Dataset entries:
↓↓↓
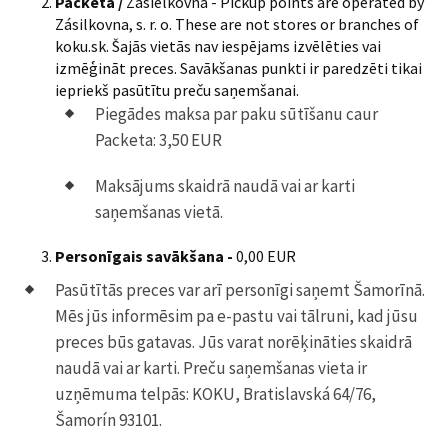
Packeta /
Zasielkovňa - Pickup points are operated by
Zásilkovna, s. r. o. These are not stores or branches of
koku.sk. Šajās vietās nav iespējams izvēlēties vai
izmēģināt preces. Savākšanas punkti ir paredzēti tikai
iepriekš pasūtītu preču saņemšanai.
Piegādes maksa par paku sūtīšanu caur
Packeta: 3,50 EUR
Maksājums skaidrā naudā vai ar karti
saņemšanas vietā.
Personīgais savākšana -
0,00 EUR
Pasūtītās preces var arī personīgi saņemt Šamorīnā.
Mēs jūs informēsim pa e-pastu vai tālruni, kad jūsu
preces būs gatavas. Jūs varat norēķināties skaidrā
naudā vai ar karti. Preču saņemšanas vieta ir
uzņēmuma telpās: KOKU, Bratislavská 64/76,
Šamorín 93101.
↑↑↑
* [Activity]
Write out word for word every line from the one containing "Mēs jūs informēsim" through the last line of the data, and no other line.

* [Response area]
Mēs jūs informēsim pa e-pastu vai tālruni, kad jūsu
preces būs gatavas. Jūs varat norēķināties skaidrā
naudā vai ar karti. Preču saņemšanas vieta ir
uzņēmuma telpās: KOKU, Bratislavská 64/76,
Šamorín 93101.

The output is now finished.